Deze plaats ligt 1 km ten zuidoosten van Solwaster. Het vormt de grens van de weilanden van het dorp, vóór het uitgestrekte bos dat het scheidt van de veenmoerassen van het Haut Plateau.
Dit toponiem duidt een gebied aan dat brand heeft geleden.
Deze fagnardbossen zijn de eerste vruchten van de veengebieden van het Haut Plateau. Het diepe bos dat het land ten zuidoosten van Solwaster bedekt, begint plaats te maken voor grote veen- en veenachtige kloven, zoals in Wihonfagne, niet ver van de Vêcquée.
Gedurende de eerste twee kilometer vindt de route plaats over een lange, enigszins vlakke, geasfalteerde bosweg die de Arsins, ten zuiden van Solwaster, verbindt met de Haie Henquinet en de bronnen van de Statte. Er zijn al een paar kleine veenmoerassen met namen die bij fagnards bekend zijn: Ourîre Fagne, Moréfagne en Haléfagne.
Maar in plaats van verder te rijden naar de grote veenmoerassen van Baraque Michel, maken we een omweg via deze beroemde puinhelling, een enorme massa kwartsiet, zandsteen en vuursteen die ongeveer vijftig meter over de grond is uitgestrooid.
We volgen dan de bovenloop van de Statte via een pad en verlaten het dan op de plaats genaamd Noû Gotte om in een pad parallel aan de Vêcquée te komen. Dit is een heel oude route die ooit Sart met Xhoffraix verbond. Hier wandelen we langs de Wihonfagne, die niettemin over zo’n dertig hectare groeit.
Dit pad brengt ons terug naar het startpunt, langs een kruis dat ook bekend is bij fagnards: de Croix du Tapeux.
Deze bomen werden in 2005 opnieuw geplant (oorspronkelijk in 1943 tot 1953) ter nagedachtenis aan drie bekende intieme fagnards, onafscheidelijke wandelgenoten : Alphonse Petit († 1942), Louis Pirard († 1948) en Jean Wisimus († 1953).
Dit kwartsiet herdenkingsblok met 2 bronzen plaquettes werd in 1954 geplaatst.
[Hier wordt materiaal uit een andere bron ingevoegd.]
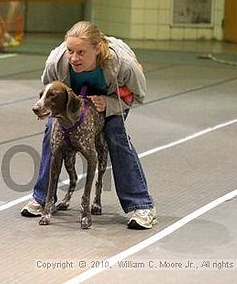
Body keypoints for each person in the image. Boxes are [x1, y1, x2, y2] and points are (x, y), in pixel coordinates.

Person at [20, 21, 157, 229]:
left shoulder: (122, 65)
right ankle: (42, 198)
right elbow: (48, 92)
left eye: (81, 52)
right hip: (71, 103)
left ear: (97, 49)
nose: (74, 58)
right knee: (51, 132)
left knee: (115, 134)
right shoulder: (56, 64)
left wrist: (108, 103)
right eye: (70, 51)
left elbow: (139, 96)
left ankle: (141, 205)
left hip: (112, 100)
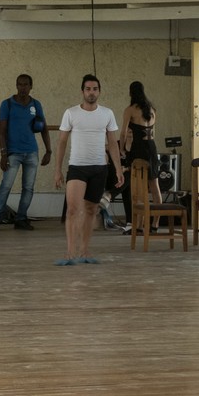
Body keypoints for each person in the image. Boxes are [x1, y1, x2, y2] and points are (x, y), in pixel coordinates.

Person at [53, 74, 124, 265]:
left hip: (99, 168)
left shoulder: (107, 113)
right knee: (72, 210)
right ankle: (70, 252)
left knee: (91, 210)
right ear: (82, 91)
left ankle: (84, 251)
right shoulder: (71, 113)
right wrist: (58, 170)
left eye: (95, 89)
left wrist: (118, 169)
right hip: (77, 167)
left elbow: (113, 143)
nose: (91, 92)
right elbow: (62, 142)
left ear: (99, 91)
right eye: (88, 89)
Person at [0, 74, 52, 231]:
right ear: (16, 85)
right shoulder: (7, 104)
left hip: (32, 152)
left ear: (31, 86)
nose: (23, 88)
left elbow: (44, 128)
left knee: (28, 188)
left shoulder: (36, 104)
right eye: (20, 84)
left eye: (26, 84)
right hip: (13, 153)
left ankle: (21, 218)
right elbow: (2, 132)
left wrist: (48, 150)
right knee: (6, 186)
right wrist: (3, 154)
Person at [119, 80, 161, 232]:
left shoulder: (130, 110)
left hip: (138, 150)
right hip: (152, 148)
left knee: (139, 188)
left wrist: (122, 149)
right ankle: (155, 224)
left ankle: (139, 225)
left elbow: (123, 133)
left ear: (131, 93)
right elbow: (152, 132)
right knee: (154, 186)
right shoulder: (152, 110)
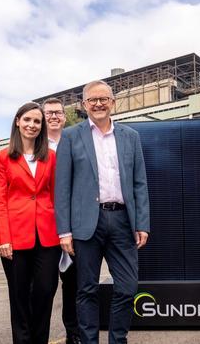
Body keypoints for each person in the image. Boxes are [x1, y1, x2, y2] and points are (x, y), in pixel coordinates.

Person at [55, 80, 150, 344]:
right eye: (92, 100)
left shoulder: (131, 136)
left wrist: (142, 223)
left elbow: (140, 182)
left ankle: (117, 340)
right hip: (86, 224)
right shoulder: (71, 136)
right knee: (86, 289)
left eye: (103, 99)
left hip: (123, 221)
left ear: (113, 103)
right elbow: (62, 188)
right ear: (84, 105)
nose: (98, 104)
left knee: (127, 288)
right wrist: (64, 231)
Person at [0, 102, 60, 344]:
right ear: (17, 122)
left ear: (42, 127)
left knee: (45, 290)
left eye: (37, 121)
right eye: (28, 120)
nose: (32, 125)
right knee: (19, 296)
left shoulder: (50, 157)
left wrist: (62, 232)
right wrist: (3, 238)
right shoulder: (2, 158)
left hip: (47, 233)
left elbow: (55, 195)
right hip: (15, 236)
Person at [44, 97, 81, 344]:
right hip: (45, 222)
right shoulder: (34, 146)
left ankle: (74, 334)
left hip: (75, 222)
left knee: (74, 285)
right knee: (45, 287)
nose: (54, 116)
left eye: (58, 112)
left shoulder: (75, 141)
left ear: (64, 116)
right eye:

Het herinnert aan de explosie van een vliegtuig van 7 parachutisten tijdens het Duitse offensief op 29 juni 1943. De versnipperde lichamen worden hier verzameld.
Deze aanzienlijke opeenhoping van Revinische kwartsietblokken, bestaande uit ronde tertiaire zandsteen, secundaire vuursteen en puin van phyllade, strekt zich uit over meer dan 700 m. De hoogte daalt van 510 naar 540 m.
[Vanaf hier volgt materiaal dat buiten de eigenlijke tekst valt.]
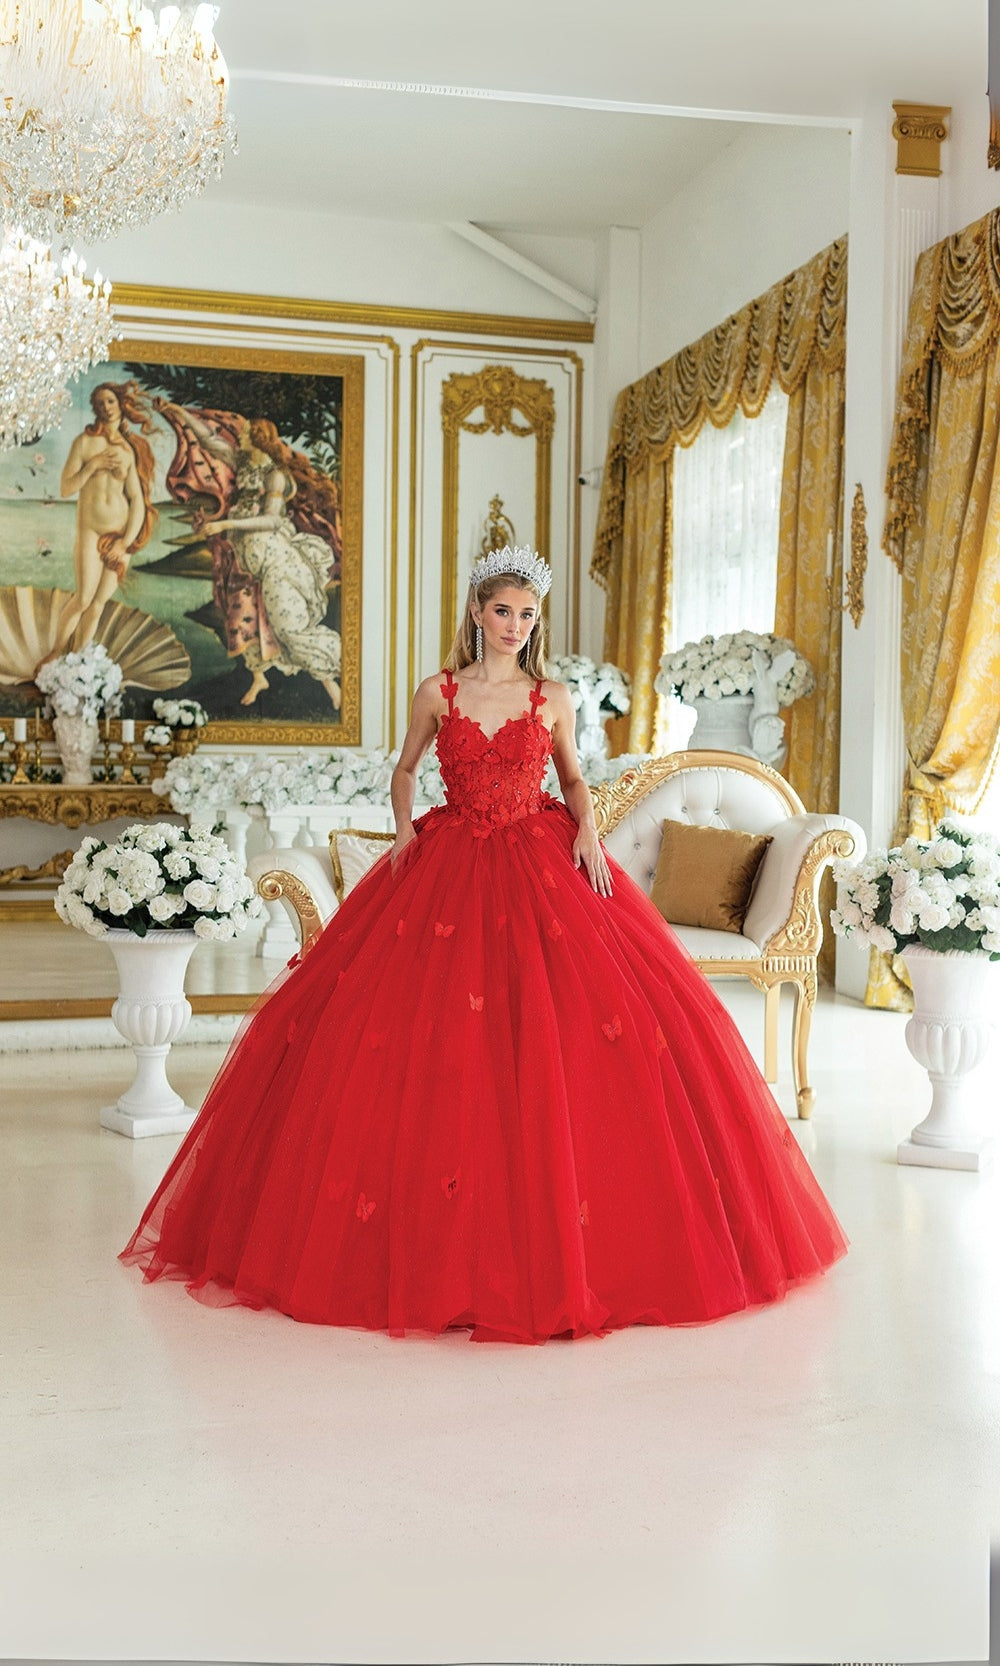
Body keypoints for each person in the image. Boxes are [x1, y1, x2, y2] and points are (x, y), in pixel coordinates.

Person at [121, 546, 847, 1343]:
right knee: (423, 1042)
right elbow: (403, 772)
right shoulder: (439, 692)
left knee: (575, 1033)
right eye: (503, 611)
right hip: (450, 857)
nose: (515, 626)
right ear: (476, 613)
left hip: (541, 855)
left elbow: (572, 778)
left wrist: (590, 837)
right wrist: (402, 832)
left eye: (528, 615)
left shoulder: (553, 698)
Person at [154, 401, 342, 710]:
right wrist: (176, 411)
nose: (238, 438)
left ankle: (331, 684)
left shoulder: (275, 476)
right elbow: (207, 440)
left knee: (288, 626)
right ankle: (258, 676)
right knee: (240, 614)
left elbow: (270, 520)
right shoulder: (243, 463)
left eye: (245, 434)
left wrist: (225, 523)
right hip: (245, 556)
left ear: (258, 438)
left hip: (275, 559)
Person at [43, 381, 158, 662]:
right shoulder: (84, 443)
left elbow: (137, 502)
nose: (105, 407)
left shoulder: (129, 450)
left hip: (119, 535)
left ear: (120, 404)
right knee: (82, 599)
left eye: (110, 401)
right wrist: (93, 465)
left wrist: (124, 542)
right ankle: (56, 652)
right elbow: (66, 488)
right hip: (90, 530)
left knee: (98, 603)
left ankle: (77, 660)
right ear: (94, 408)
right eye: (99, 403)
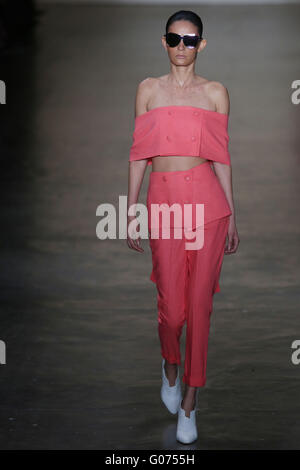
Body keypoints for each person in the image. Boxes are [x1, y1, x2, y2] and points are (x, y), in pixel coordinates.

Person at [126, 9, 239, 444]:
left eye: (190, 40)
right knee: (172, 309)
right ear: (164, 41)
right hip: (165, 206)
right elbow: (139, 152)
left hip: (209, 207)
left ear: (202, 45)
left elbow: (222, 157)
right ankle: (170, 365)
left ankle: (190, 403)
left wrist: (233, 214)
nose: (181, 47)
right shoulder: (148, 90)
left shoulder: (215, 93)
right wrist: (132, 206)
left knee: (200, 310)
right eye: (174, 38)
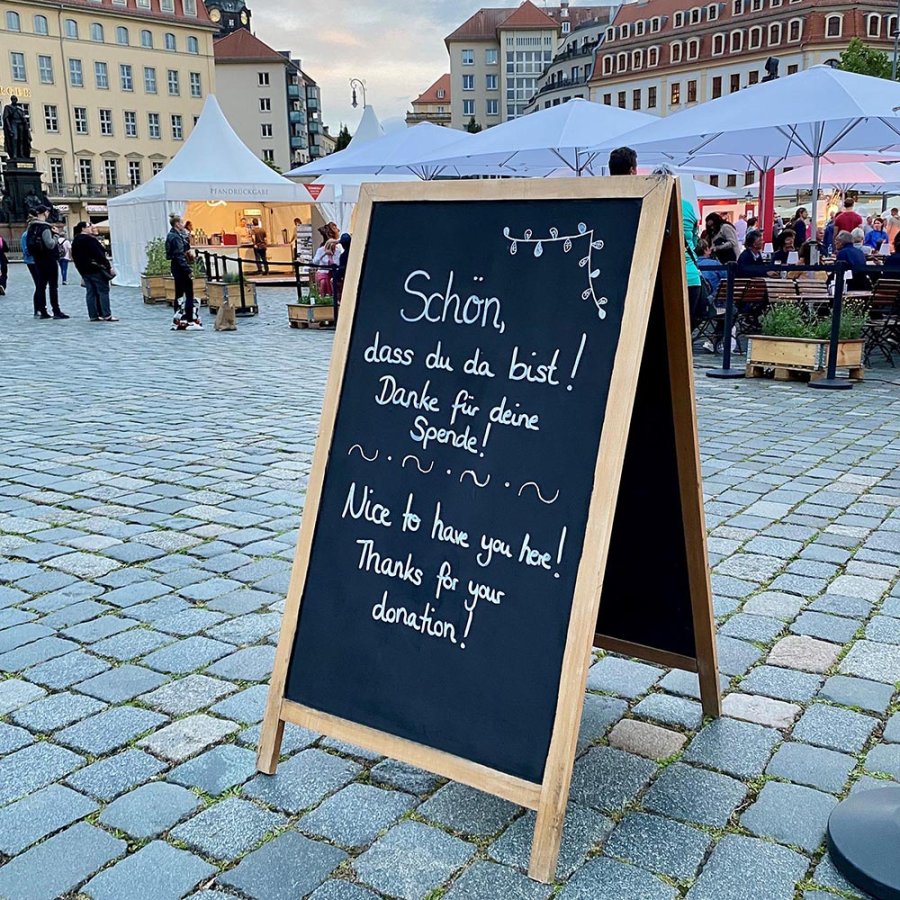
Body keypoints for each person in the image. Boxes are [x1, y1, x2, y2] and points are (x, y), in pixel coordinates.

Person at [26, 206, 68, 319]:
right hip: (49, 259)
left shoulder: (31, 227)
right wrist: (56, 235)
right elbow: (50, 244)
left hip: (38, 259)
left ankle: (43, 311)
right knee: (53, 286)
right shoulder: (44, 227)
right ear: (44, 213)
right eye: (47, 211)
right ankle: (56, 310)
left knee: (41, 286)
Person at [72, 221, 117, 321]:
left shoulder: (75, 240)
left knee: (91, 293)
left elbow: (74, 257)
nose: (91, 228)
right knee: (103, 291)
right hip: (96, 269)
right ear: (83, 228)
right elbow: (99, 254)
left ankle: (93, 315)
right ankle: (107, 314)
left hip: (84, 270)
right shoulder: (89, 240)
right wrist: (107, 266)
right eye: (88, 226)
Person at [165, 213, 201, 330]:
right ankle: (189, 319)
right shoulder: (175, 237)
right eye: (181, 223)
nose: (182, 225)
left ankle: (178, 318)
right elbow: (180, 255)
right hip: (180, 267)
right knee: (189, 293)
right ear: (177, 224)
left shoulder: (173, 235)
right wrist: (188, 269)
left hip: (176, 266)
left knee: (179, 293)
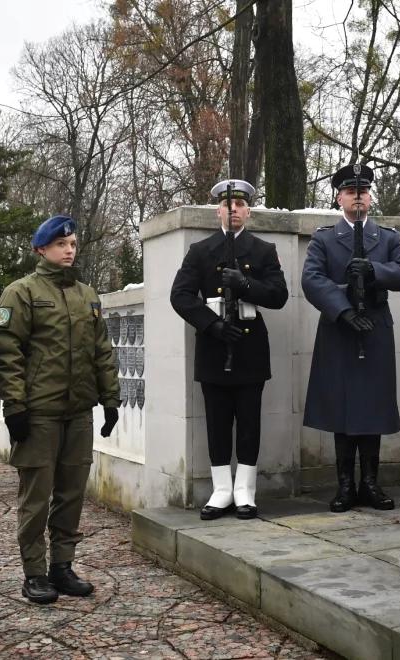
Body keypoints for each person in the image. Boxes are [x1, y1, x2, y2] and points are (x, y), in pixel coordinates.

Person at [0, 215, 120, 605]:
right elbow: (7, 353)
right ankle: (34, 572)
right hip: (39, 413)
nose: (69, 251)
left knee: (71, 493)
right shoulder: (21, 293)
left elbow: (101, 350)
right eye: (62, 245)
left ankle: (62, 566)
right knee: (36, 497)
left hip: (77, 411)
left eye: (73, 244)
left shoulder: (87, 294)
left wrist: (110, 399)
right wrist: (14, 405)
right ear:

Er is een belangrijke bryofytische flora en enkele berken- en esdoorns.
Dit type afzetting is langwerpig in de valleien langs hun as en is in doorsnede gekromd.
Onder deze afzetting bevindt zich een laag kleinere stenen bovenop een dikke laag klei.
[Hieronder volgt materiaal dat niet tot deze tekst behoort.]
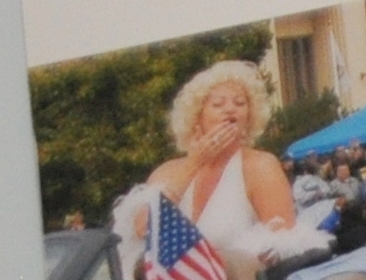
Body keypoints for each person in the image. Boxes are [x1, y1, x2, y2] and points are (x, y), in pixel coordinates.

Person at [123, 61, 300, 276]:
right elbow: (144, 228)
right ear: (197, 118)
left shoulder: (260, 166)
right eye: (218, 104)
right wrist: (193, 164)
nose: (230, 109)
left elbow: (284, 244)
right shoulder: (167, 172)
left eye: (240, 103)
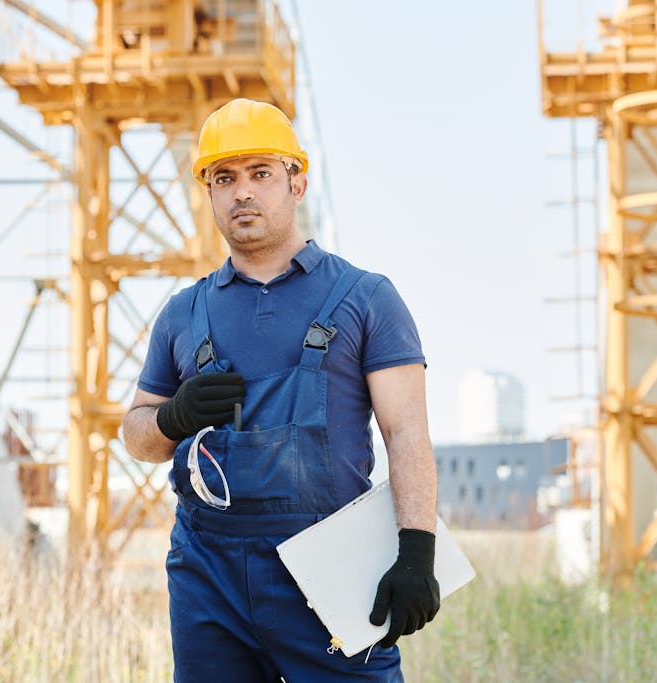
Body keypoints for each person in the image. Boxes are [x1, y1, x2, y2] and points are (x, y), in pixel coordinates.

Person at [122, 98, 440, 682]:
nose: (242, 192)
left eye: (260, 174)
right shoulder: (181, 314)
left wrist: (417, 551)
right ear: (210, 193)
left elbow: (407, 433)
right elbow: (138, 436)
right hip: (207, 573)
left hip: (329, 565)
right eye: (225, 178)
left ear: (296, 183)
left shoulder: (366, 298)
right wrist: (172, 417)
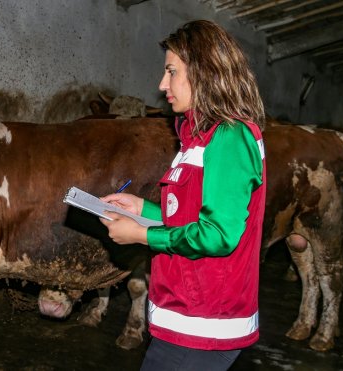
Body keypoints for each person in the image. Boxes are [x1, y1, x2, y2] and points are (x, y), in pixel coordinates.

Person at [100, 20, 266, 371]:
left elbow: (219, 235)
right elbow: (192, 214)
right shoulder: (198, 135)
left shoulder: (230, 137)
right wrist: (141, 208)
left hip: (206, 324)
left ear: (204, 73)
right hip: (186, 316)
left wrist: (141, 235)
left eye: (171, 72)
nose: (162, 85)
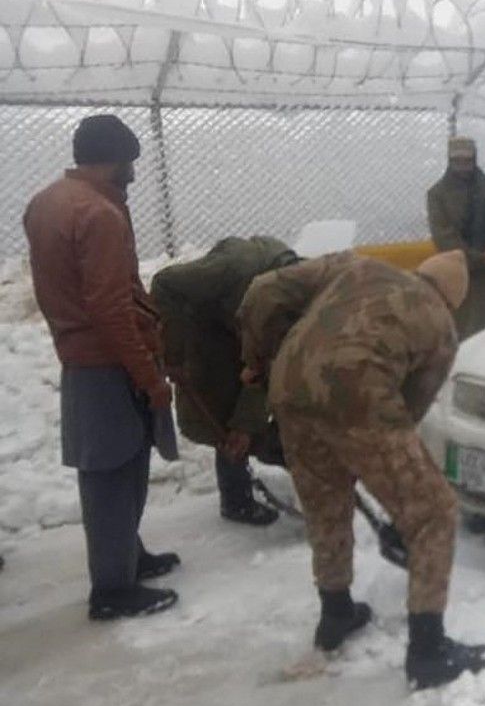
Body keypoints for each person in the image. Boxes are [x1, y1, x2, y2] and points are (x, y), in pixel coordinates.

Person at [237, 250, 485, 690]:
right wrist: (374, 459)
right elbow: (408, 413)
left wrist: (259, 358)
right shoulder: (441, 327)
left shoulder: (355, 266)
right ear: (452, 300)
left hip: (289, 389)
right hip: (359, 398)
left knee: (325, 504)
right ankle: (428, 652)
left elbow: (263, 289)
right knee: (433, 512)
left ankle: (336, 613)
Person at [22, 114, 180, 620]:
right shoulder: (100, 215)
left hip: (80, 357)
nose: (133, 172)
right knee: (116, 470)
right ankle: (112, 589)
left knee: (113, 465)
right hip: (108, 360)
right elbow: (111, 308)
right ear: (118, 160)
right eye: (131, 162)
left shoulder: (46, 202)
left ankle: (126, 556)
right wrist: (149, 378)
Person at [151, 236, 303, 526]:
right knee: (222, 412)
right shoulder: (232, 269)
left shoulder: (294, 294)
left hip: (239, 325)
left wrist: (247, 424)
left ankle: (286, 464)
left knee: (248, 416)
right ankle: (236, 500)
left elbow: (263, 366)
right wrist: (174, 353)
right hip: (205, 327)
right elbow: (165, 284)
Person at [427, 136, 485, 338]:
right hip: (462, 275)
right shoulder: (438, 194)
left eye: (467, 161)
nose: (463, 166)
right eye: (457, 161)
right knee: (466, 333)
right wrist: (471, 257)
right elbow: (443, 234)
We vinden de Moyen Pierrier de la Statte bij de Cascade des Nûtons en de Petit Pierrier de la Statte iets verder bergafwaarts richting de Rocher de Bilisse.
Op sommige plaatsen overlappen de stenen elkaar zolang er maar een paar berkenbomen groeien tussen deze hopen rotspartijen.
Een rustieke en ontspannen taverne gelegen langs de Hoëgne, vlakbij de wad de Belleheid.